Rethinking Systems for Data-Intensive Computing (Matei Zaharia)
A growing fraction of applications today, from basic business processing to machine learning, are data-intensive: they need to correctly process and produce massive datasets that are too large for any human to inspect. These applications pose many systems challenges, from programming interfaces, to monitoring and debugging (how can a human make sure these applications are working well?), to performance. I’ll talk about several research projects that introduce novel ways to tackle these challenges. On the performance side, many researchers have proposed ways to rewrite existing libraries for performance that require substantial engineering effort (e.g., DSL compilers), but my group’s work on annotation-based optimizers (e.g., Split Annotations and TASO) shows how to match these solutions’ performance by wrapping existing libraries. On the debugging and monitoring side, I’ll talk about both research (Model Assertions) and open source industry work (the Delta Lake and MLflow projects at Databricks) that simplifies building reliable data-intensive applications. Finally, I’ll talk about some ongoing work to change the architecture of ML models themselves to be more hardware-friendly — specifically the design of “retrieval-based” NLP models, like ColBERT-QA, that use lookups into storage instead of massive computation as an alternative to large DNNs like GPT-3. These models are now setting the state-of-the-art on multiple hard NLP tasks.

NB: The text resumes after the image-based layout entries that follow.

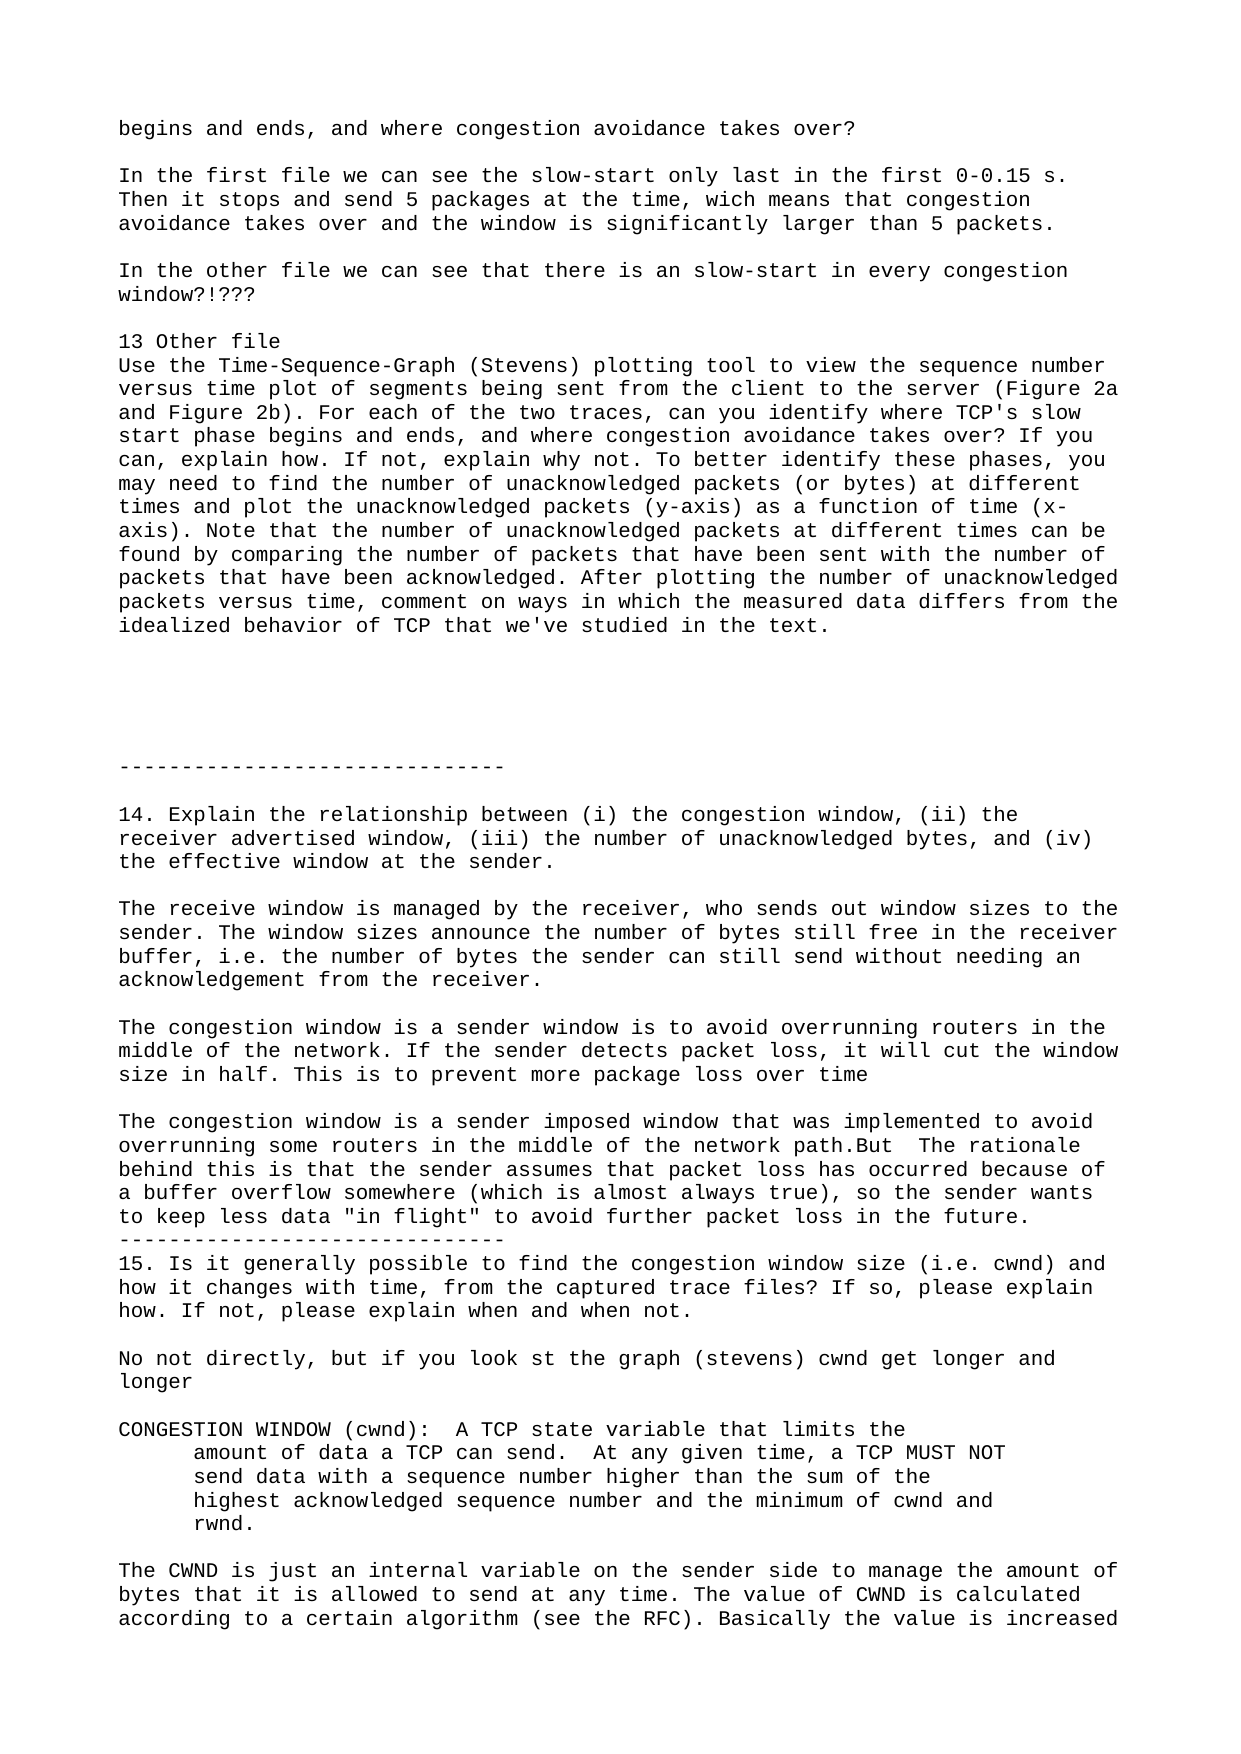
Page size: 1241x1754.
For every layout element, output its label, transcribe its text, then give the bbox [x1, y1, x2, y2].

text No not directly, but if you look st the graph (stevens) cwnd get longer and longer [118, 1348, 1122, 1395]
text amount of data a TCP can send. At any given time, a TCP MUST NOT [118, 1442, 1122, 1466]
text ------------------------------- [118, 757, 1122, 780]
text The receive window is managed by the receiver, who sends out window sizes to the sender. The window sizes announce the number of bytes still free in the receiver buffer, i.e. the number of bytes the sender can still send without needing an acknowledgement from the receiver. [118, 898, 1122, 993]
text ------------------------------- [118, 1229, 1122, 1253]
text The congestion window is a sender window is to avoid overrunning routers in the middle of the network. If the sender detects packet loss, it will cut the window size in half. This is to prevent more package loss over time [118, 1017, 1122, 1088]
text In the other file we can see that there is an slow-start in every congestion window?!??? [118, 260, 1122, 307]
text CONGESTION WINDOW (cwnd): A TCP state variable that limits the [118, 1419, 1122, 1442]
text rwnd. [118, 1513, 1122, 1537]
text Use the Time-Sequence-Graph (Stevens) plotting tool to view the sequence number versus time plot of segments being sent from the client to the server (Figure 2a and Figure 2b). For each of the two traces, can you identify where TCP's slow start phase begins and ends, and where congestion avoidance takes over? If you can, explain how. If not, explain why not. To better identify these phases, you may need to find the number of unacknowledged packets (or bytes) at different times and plot the unacknowledged packets (y-axis) as a function of time (x-axis). Note that the number of unacknowledged packets at different times can be found by comparing the number of packets that have been sent with the number of packets that have been acknowledged. After plotting the number of unacknowledged packets versus time, comment on ways in which the measured data differs from the idealized behavior of TCP that we've studied in the text. [118, 354, 1122, 638]
text 14. Explain the relationship between (i) the congestion window, (ii) the receiver advertised window, (iii) the number of unacknowledged bytes, and (iv) the effective window at the sender. [118, 804, 1122, 875]
text begins and ends, and where congestion avoidance takes over? [118, 118, 1122, 142]
text 15. Is it generally possible to find the congestion window size (i.e. cwnd) and how it changes with time, from the captured trace files? If so, please explain how. If not, please explain when and when not. [118, 1253, 1122, 1324]
text 13 Other file [118, 331, 1122, 354]
text The CWND is just an internal variable on the sender side to manage the amount of bytes that it is allowed to send at any time. The value of CWND is calculated according to a certain algorithm (see the RFC). Basically the value is increased [118, 1561, 1122, 1631]
text The congestion window is a sender imposed window that was implemented to avoid overrunning some routers in the middle of the network path.But The rationale behind this is that the sender assumes that packet loss has occurred because of a buffer overflow somewhere (which is almost always true), so the sender wants to keep less data "in flight" to avoid further packet loss in the future. [118, 1111, 1122, 1229]
text send data with a sequence number higher than the sum of the [118, 1466, 1122, 1489]
text highest acknowledged sequence number and the minimum of cwnd and [118, 1489, 1122, 1513]
text In the first file we can see the slow-start only last in the first 0-0.15 s. Then it stops and send 5 packages at the time, wich means that congestion avoidance takes over and the window is significantly larger than 5 packets. [118, 165, 1122, 236]
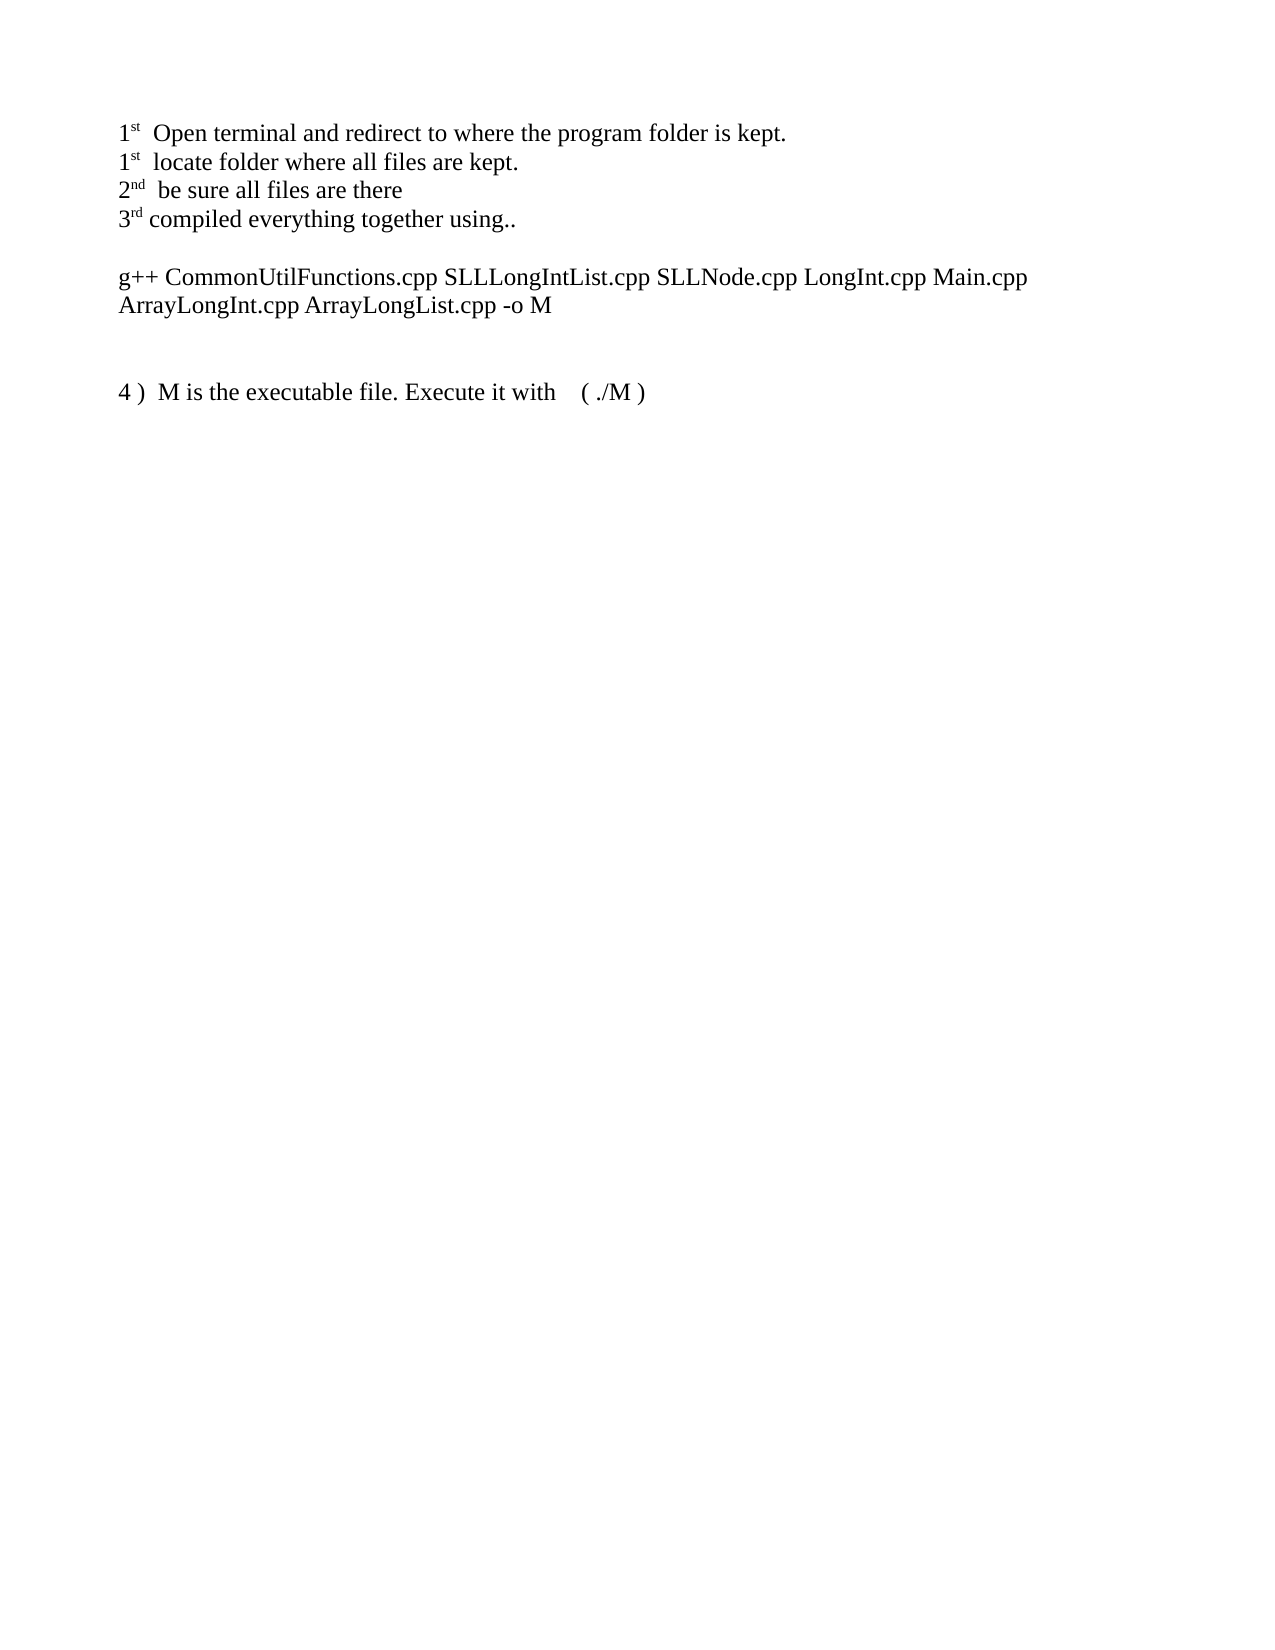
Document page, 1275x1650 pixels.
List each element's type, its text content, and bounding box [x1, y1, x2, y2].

text 3rd compiled everything together using.. [118, 204, 1157, 233]
text 2nd be sure all files are there [118, 176, 1157, 204]
text 4 ) M is the executable file. Execute it with ( ./M ) [118, 377, 1157, 406]
text 1st locate folder where all files are kept. [118, 147, 1157, 176]
text g++ CommonUtilFunctions.cpp SLLLongIntList.cpp SLLNode.cpp LongInt.cpp Main.cpp ArrayLongInt.cpp ArrayLongList.cpp -o M [118, 262, 1157, 319]
text 1st Open terminal and redirect to where the program folder is kept. [118, 118, 1157, 147]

Matei Zaharia is an Assistant Professor of Computer Science at Stanford University and Chief Technologist at Databricks. He started the Apache Spark project during his PhD at UC Berkeley, and has worked on other widely used open source data analytics and AI software, including MLflow and Delta Lake. At Stanford, Matei is a co-PI of the DAWN lab focusing on infrastructure for machine learning, where he has developed new systems and algorithms for efficient, reliable and secure machine ML. Matei’s research was recognized through the 2014 ACM Doctoral Dissertation Award, an NSF CAREER Award, and the US Presidential Early Career Award for Scientists and Engineers (PECASE), the highest honor bestowed by the US government to early-career scientists and engineers.